WORK TO DO - Pull out each line of the records that contains the string "name", treating uppercase and lowercase letters as different.

MATERIAL FOR THIS EXERCISE -

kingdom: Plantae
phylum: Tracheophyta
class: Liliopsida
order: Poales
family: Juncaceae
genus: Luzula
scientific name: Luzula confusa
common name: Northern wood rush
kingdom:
==
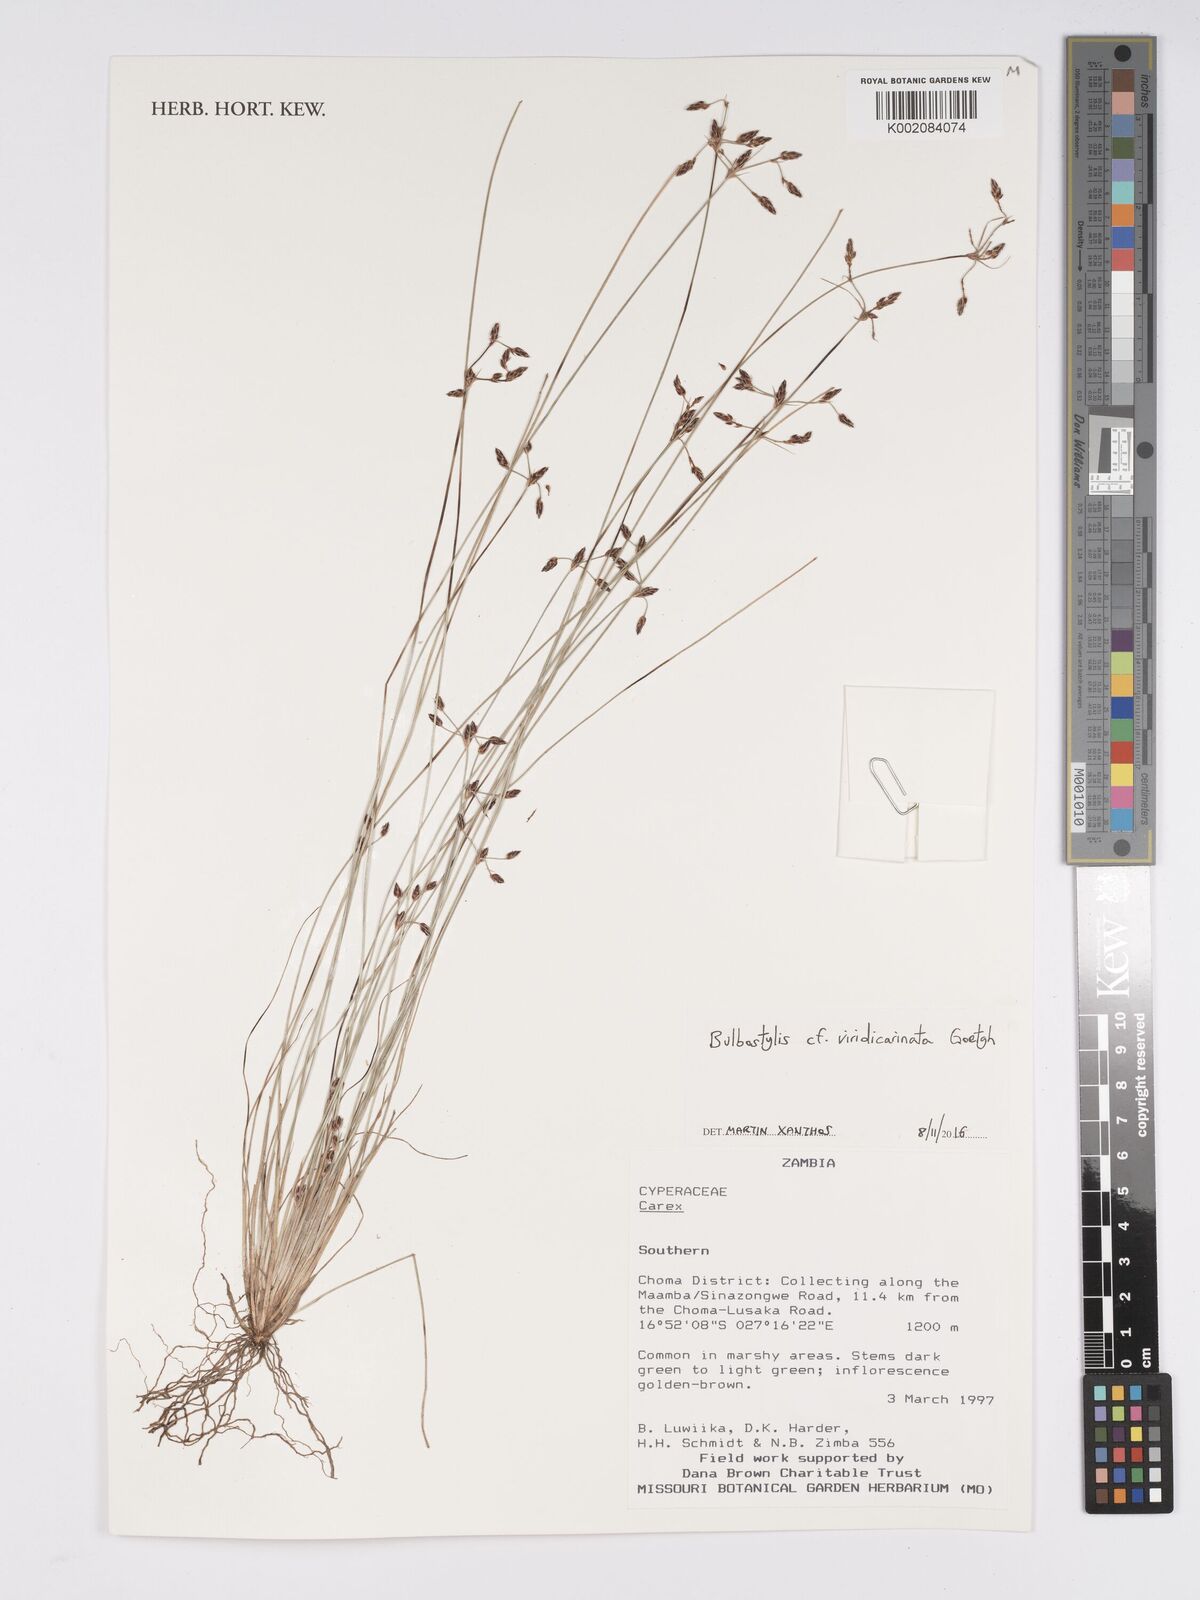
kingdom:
...
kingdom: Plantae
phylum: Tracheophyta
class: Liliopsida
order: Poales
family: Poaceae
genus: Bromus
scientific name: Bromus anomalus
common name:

PROBLEM SOLUTION -
scientific name: Luzula confusa
common name: Northern wood rush
scientific name: Bromus anomalus
common name:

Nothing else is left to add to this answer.